==== DATA

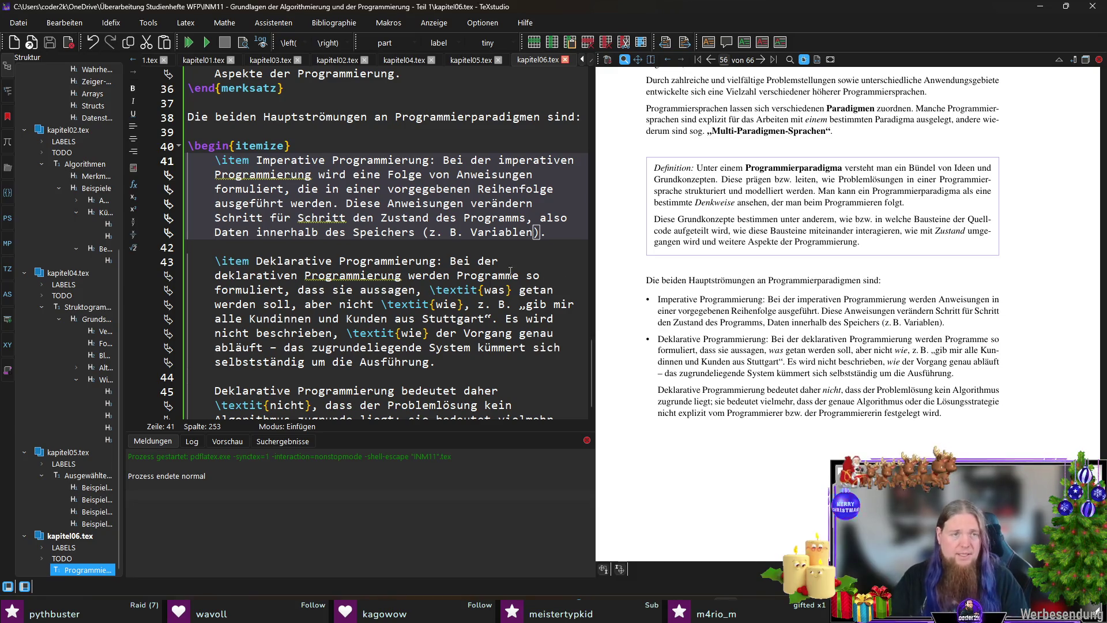
scroll(521, 275, "down", 2)
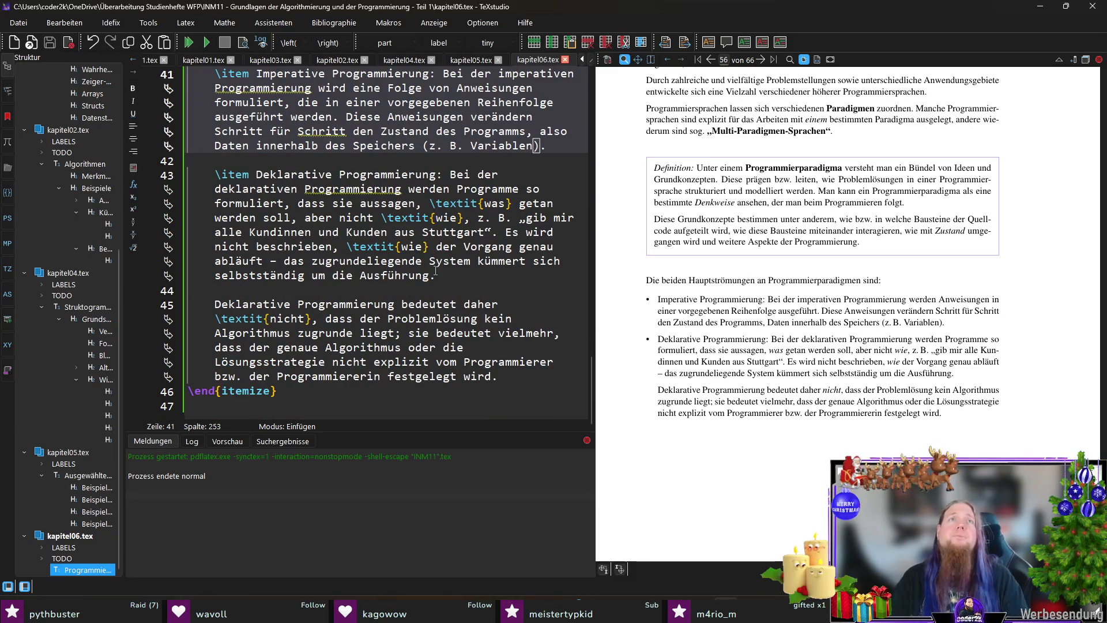
left_click(353, 407)
scroll(448, 271, "up", 1)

========

HOW TO COMPLETE THIS TASK:
For the string "scroll", go line by line through the material and copy every line that has it.

YOUR RESPONSE:
scroll(521, 275, "down", 2)
scroll(448, 271, "up", 1)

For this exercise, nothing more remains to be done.